Was it a good post? No. Is it worth getting worked into
a frenzy over? Absolutely not. The story might be dead by now, which
only took 48 hours because it was a predictable overreaction by the
liberal media. All these folks needed to know was that Trump and the
Third Reich were in the same clip. Off to the races we go (via NYT):
The 30-second video, which Mr. Trump posted on his social
media site, Truth Social, features several articles styled like
newspapers from the early 1900s — and apparently recycling text from
reports on World War I, including references to “German industrial
strength” and “peace through strength.” One article in the video asserts
that Mr. Trump would deport 15 million migrants in a second term, while
text onscreen lists the start and end days of World War I.
Another
headline in the video suggests that Mr. Trump in a second term would
reject “globalists,” using a term that has been widely adopted on the
far right and that scholars say can be used as a signal of
antisemitism.
The Trump campaign said in a statement that the
video had been posted by a staff member while Mr. Trump was in his
criminal trial in Manhattan. The video was still up on his account early
Tuesday, and his campaign did not respond to a question late Monday
about why it had not been taken down. It was then deleted sometime
Tuesday morning.
“This was not a campaign video, it was created
by a random account online and reposted by a staffer who clearly did not
see the word, while the President was in court,” Karoline Leavitt, a
campaign spokeswoman, said in a statement. “The real extremist is Joe
Biden.”
President Biden’s campaign denounced the video soon after
it was first reported by The Associated Press late Monday. Mr. Biden
then personally addressed the matter in his own video response on
Tuesday, which was posted on social media.
“A unified Reich?
That’s Hitler’s language, that’s not America’s,” Mr. Biden said, who
also expressed disbelief that the video was posted on Mr. Trump’s
“official account.”
Easy there, Joe. Don’t blow a gasket because this wasn’t an official
Trump campaign ad. Second, it’s not even an original video. Someone used
a similar template, which was discovered by digital creators, including
Leigh Wolf, a former Townhall video editor. In a lengthy post on
Twitter, he said:
The "Unified Reich" hoax is the
latest chapter in a long-running series of misinformation campaigns by
democrats and the media.
Below is the widely available motion
graphics template that the media is pretending the Trump campaign made
in-house then published.
Nobody on the Trump campaign, and
certainly not Trump himself, typed the words in question. They exist in
the template at the time of purchase.
This is very clearly some
random Trump supporter who created this piece without reading the
smaller text already in the template, that was then RT'd by some social
media guy who also didn't read the smaller text in the template.

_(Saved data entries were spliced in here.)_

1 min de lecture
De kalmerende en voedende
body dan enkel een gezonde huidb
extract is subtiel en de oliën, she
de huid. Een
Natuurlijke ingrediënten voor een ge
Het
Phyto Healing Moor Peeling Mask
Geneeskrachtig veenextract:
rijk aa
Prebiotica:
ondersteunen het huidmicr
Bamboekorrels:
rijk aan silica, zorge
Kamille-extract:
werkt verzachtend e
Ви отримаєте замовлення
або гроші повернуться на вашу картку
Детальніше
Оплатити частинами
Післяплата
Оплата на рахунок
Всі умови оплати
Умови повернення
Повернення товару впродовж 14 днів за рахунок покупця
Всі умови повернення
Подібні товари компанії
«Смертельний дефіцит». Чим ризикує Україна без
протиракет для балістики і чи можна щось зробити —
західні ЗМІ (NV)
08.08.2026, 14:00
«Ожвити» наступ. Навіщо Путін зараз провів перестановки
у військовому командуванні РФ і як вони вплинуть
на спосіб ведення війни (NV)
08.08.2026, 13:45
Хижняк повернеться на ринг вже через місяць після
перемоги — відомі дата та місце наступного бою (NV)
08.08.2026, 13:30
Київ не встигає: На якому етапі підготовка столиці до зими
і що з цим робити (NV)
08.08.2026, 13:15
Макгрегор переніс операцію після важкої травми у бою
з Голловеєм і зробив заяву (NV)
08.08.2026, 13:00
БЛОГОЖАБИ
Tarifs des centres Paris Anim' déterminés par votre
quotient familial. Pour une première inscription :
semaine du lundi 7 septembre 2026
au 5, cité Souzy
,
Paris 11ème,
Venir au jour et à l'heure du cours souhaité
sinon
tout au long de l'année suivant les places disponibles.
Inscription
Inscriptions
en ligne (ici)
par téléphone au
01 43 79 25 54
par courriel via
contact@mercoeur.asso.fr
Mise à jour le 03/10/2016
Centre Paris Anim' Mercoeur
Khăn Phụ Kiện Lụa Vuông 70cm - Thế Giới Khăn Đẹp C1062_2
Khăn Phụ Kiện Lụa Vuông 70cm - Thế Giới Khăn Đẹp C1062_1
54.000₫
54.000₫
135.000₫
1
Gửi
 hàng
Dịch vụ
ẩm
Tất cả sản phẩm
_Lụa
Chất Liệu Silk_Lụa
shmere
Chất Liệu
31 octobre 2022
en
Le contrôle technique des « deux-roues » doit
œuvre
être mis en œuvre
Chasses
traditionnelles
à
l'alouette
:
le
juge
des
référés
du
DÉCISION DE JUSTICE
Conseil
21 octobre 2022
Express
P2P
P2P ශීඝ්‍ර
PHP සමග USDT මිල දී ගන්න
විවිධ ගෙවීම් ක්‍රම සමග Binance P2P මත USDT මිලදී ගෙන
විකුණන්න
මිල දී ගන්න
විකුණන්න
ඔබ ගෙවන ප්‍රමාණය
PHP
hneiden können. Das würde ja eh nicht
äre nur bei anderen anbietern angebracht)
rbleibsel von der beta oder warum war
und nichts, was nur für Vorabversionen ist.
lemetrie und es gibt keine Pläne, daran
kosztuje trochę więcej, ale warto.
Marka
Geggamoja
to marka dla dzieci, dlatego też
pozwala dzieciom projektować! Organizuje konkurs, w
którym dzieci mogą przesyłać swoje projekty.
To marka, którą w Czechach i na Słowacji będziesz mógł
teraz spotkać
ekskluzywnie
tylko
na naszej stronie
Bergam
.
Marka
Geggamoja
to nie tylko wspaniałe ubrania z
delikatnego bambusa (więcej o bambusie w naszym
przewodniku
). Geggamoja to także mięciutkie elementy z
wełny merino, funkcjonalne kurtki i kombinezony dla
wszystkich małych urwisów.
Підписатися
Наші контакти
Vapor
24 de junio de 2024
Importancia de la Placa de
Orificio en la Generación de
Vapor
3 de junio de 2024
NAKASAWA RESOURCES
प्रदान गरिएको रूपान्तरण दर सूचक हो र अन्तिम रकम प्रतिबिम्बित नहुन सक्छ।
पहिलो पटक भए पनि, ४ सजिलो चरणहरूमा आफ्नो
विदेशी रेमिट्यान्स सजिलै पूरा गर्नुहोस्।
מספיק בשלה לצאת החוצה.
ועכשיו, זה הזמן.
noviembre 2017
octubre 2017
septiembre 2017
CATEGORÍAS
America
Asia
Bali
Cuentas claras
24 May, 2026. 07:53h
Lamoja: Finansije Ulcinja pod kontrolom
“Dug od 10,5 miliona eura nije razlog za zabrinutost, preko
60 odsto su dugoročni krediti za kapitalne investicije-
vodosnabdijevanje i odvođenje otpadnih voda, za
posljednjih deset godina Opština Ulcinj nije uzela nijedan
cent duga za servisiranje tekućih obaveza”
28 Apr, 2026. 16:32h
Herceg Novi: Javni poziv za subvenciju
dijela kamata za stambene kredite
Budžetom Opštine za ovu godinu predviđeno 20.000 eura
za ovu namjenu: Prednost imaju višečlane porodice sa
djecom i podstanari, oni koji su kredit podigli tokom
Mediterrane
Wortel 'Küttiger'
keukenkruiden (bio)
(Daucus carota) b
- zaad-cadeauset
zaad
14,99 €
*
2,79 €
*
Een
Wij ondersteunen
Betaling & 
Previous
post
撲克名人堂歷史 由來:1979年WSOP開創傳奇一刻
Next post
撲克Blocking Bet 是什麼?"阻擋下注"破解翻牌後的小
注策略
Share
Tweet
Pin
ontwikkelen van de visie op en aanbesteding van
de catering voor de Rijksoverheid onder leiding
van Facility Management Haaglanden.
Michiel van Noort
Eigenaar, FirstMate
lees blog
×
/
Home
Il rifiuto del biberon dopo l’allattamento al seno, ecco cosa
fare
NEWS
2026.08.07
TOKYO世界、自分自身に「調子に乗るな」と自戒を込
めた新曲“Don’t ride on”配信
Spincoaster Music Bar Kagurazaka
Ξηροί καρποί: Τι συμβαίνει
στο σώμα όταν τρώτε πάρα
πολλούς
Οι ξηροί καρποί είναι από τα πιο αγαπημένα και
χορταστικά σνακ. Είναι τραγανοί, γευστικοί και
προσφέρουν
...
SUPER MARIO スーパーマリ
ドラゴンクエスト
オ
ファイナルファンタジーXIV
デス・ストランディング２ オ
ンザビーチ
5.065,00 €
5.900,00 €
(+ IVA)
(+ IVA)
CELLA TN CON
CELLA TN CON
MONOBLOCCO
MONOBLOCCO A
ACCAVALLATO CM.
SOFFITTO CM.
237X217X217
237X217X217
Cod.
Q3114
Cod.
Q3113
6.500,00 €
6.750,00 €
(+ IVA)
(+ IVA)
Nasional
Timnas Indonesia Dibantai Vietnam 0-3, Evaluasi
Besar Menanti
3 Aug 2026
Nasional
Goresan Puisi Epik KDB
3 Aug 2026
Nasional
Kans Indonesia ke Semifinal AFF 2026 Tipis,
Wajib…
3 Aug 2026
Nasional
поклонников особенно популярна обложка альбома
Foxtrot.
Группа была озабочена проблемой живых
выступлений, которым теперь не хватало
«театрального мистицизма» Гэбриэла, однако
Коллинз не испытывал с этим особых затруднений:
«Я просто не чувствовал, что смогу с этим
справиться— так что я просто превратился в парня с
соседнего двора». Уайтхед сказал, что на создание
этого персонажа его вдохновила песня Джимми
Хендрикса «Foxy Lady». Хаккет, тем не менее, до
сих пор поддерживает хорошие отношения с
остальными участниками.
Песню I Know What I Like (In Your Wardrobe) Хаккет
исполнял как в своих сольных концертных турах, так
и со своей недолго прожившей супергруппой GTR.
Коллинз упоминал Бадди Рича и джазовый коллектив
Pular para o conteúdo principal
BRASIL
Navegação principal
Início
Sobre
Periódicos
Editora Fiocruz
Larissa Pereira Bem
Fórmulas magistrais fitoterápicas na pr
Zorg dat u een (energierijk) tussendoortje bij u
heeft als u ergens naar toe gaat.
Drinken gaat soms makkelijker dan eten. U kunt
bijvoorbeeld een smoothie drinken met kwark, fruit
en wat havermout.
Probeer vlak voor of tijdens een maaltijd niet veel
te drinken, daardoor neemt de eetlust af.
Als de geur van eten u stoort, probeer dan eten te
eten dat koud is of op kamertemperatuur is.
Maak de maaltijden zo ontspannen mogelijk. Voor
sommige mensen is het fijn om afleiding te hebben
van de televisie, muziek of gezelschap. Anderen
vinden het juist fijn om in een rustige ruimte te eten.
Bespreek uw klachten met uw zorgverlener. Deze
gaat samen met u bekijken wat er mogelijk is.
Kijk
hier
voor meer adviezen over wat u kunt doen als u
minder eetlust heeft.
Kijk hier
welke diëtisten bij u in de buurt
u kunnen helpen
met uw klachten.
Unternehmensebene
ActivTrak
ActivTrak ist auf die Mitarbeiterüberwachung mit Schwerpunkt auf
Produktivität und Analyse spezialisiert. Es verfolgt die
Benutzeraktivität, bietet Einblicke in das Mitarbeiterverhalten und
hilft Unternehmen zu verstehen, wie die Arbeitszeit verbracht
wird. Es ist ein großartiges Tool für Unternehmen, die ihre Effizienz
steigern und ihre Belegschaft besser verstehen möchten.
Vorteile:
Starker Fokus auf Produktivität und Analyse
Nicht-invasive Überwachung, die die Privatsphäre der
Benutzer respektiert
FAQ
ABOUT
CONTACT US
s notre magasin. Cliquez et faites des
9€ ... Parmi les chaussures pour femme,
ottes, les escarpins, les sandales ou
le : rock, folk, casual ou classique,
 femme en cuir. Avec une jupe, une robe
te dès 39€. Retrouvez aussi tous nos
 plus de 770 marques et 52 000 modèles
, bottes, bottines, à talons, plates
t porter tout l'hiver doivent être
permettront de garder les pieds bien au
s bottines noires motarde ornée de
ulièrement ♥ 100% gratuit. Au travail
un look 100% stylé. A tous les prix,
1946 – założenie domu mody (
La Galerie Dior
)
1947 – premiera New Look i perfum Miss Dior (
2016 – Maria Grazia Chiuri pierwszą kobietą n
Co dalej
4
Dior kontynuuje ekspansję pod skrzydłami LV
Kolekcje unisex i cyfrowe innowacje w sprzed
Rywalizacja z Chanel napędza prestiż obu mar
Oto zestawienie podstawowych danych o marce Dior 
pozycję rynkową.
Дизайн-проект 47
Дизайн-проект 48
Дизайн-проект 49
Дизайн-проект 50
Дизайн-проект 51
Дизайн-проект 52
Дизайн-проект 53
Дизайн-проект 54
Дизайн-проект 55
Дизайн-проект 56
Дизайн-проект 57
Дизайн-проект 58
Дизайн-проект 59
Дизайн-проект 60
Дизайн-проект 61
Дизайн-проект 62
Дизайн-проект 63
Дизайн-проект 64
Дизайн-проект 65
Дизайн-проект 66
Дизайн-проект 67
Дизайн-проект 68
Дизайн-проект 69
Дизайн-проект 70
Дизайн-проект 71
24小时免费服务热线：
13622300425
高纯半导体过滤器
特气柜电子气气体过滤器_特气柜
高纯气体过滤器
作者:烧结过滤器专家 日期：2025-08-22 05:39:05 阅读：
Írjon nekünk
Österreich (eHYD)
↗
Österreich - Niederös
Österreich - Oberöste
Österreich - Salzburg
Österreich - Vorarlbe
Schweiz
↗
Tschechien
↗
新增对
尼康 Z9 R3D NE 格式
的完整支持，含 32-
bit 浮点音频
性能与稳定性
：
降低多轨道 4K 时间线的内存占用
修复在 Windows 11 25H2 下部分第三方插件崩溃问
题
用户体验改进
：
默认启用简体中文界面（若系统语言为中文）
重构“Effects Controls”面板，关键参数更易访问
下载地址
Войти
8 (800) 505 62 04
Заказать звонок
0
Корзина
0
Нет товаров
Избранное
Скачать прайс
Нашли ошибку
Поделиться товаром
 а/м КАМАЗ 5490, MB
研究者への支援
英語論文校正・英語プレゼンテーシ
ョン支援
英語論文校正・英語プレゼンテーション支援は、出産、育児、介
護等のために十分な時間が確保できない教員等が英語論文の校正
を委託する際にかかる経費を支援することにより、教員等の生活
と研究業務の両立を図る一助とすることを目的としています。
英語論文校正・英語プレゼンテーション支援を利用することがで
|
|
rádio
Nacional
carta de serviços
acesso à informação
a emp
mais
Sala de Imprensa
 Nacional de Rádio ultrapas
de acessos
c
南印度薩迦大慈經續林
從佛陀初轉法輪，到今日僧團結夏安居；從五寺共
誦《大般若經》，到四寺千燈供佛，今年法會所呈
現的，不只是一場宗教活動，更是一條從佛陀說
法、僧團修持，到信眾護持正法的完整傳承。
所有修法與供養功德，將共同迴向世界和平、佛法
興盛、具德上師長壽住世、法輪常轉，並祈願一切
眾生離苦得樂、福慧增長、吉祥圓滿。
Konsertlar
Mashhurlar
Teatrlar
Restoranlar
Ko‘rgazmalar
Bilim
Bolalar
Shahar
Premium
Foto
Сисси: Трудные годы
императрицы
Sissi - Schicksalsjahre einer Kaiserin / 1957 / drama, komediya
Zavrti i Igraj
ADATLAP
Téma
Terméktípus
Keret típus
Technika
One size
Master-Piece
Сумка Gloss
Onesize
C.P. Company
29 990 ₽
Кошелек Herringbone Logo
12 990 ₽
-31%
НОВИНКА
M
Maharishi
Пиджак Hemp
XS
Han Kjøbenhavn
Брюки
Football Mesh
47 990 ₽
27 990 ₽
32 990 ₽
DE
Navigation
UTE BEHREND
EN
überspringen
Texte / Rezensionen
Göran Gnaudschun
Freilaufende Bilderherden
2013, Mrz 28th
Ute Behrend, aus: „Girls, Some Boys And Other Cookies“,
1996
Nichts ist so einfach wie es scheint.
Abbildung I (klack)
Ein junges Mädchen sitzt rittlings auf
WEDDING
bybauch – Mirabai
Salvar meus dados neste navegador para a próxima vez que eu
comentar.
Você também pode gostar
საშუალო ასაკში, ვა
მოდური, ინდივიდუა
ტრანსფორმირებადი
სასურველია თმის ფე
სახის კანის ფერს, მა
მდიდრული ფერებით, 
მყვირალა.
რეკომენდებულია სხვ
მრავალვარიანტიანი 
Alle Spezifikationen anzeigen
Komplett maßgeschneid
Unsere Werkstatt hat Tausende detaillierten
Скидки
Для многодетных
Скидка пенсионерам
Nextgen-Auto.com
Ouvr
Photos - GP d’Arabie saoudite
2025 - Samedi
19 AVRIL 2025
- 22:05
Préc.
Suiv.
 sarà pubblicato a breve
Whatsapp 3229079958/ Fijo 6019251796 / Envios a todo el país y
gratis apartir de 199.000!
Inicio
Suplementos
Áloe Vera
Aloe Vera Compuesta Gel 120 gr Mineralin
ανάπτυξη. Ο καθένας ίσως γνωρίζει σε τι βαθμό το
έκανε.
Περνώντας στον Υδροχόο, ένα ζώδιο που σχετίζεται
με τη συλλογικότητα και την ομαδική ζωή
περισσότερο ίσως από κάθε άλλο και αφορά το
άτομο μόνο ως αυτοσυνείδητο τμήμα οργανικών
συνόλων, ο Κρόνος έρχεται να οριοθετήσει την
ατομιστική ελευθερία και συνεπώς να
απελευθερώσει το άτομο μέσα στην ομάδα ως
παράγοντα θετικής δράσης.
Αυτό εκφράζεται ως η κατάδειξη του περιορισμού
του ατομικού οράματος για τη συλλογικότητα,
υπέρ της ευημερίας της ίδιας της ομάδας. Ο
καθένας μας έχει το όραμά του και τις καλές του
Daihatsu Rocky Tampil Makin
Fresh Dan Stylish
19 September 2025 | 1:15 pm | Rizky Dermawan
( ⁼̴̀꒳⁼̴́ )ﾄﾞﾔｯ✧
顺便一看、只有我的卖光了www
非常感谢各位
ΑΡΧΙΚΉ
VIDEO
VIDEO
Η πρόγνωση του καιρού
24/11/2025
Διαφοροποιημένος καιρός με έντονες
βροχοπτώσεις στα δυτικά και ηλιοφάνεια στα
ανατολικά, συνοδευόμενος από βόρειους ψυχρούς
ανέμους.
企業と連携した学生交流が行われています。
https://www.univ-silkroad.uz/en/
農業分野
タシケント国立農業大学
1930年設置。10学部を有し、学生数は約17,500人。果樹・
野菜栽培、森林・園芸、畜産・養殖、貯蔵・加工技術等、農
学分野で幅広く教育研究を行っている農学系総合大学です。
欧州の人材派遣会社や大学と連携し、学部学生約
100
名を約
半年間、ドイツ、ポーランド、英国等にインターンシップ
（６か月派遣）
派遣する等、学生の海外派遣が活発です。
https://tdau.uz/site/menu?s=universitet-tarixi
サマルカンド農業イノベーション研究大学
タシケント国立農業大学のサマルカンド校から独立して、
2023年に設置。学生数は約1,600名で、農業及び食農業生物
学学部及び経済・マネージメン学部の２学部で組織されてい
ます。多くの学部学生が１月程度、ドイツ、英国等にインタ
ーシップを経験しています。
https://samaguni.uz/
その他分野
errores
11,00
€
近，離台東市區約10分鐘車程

Oh, and the text in the template references Pre-WWI era Germany.
Clearly
someone should have been far more diligent, because democrats and the
MSM will *ALWAYS* twist and bend every action to go on the attack but
the idea that this is some kind of telegraphing of intent by Trump is
the dumbest, most disingenuous take I've heard since the last time the
media ran a hoax.
The annoying part is that we can expect more overreactions before
Election Day. The good news is that there’s been so much malarky hurled
Trump’s way, almost all of it garbage, that no one really cared about
this latest fake news story. It imploded, and no one really noticed.